Segment Start: Material shown
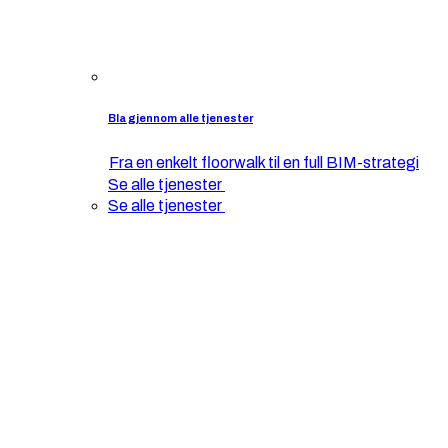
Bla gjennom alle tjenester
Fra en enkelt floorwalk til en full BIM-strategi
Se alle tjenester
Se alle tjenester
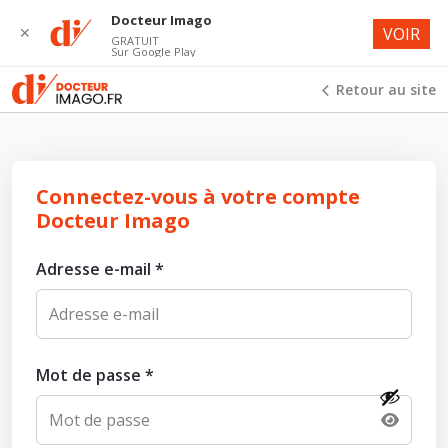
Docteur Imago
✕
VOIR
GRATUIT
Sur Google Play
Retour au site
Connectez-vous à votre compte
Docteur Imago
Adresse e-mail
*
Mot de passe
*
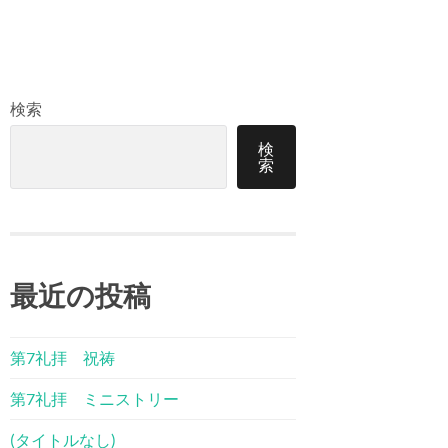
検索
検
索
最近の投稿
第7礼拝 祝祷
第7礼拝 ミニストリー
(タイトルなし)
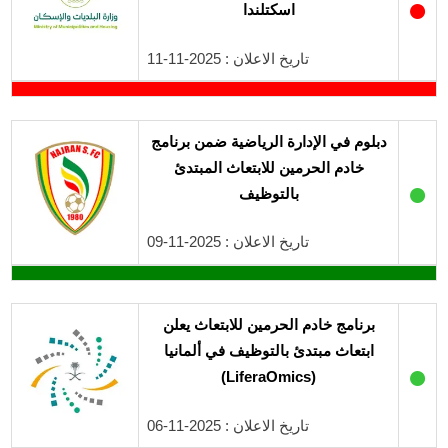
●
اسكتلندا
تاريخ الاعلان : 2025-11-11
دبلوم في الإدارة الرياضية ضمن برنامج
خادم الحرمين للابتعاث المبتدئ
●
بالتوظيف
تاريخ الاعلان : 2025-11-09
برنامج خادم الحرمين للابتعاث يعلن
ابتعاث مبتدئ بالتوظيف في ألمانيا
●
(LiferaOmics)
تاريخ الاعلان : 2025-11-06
Segment End: Material shown
Segment Start: Material shown
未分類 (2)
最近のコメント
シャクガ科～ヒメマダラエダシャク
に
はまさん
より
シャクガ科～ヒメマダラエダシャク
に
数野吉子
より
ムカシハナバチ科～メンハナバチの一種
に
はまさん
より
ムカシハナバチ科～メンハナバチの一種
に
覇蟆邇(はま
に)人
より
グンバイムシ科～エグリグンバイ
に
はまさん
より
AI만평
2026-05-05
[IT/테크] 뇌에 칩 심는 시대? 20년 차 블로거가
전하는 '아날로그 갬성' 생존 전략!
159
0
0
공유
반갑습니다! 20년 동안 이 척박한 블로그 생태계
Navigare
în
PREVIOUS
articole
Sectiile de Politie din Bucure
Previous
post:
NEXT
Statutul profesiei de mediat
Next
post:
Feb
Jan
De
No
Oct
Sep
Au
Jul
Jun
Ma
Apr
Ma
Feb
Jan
Segment End: Material shown
Task to carry out: Among the entries above, copy exactly the stretch from the line holding "Bla gjennom alle tjenester" through the line holding "تاريخ الاعلان : 2025-11-06", leaving out any pictures.

Task output:
Bla gjennom alle tjenester
Fra en enkelt floorwalk til en full BIM-strategi
Se alle tjenester
Se alle tjenester
Docteur Imago
✕
VOIR
GRATUIT
Sur Google Play
Retour au site
Connectez-vous à votre compte
Docteur Imago
Adresse e-mail
*
Mot de passe
*
検索
検
索
最近の投稿
第7礼拝 祝祷
第7礼拝 ミニストリー
(タイトルなし)
●
اسكتلندا
تاريخ الاعلان : 2025-11-11
دبلوم في الإدارة الرياضية ضمن برنامج
خادم الحرمين للابتعاث المبتدئ
●
بالتوظيف
تاريخ الاعلان : 2025-11-09
برنامج خادم الحرمين للابتعاث يعلن
ابتعاث مبتدئ بالتوظيف في ألمانيا
●
(LiferaOmics)
تاريخ الاعلان : 2025-11-06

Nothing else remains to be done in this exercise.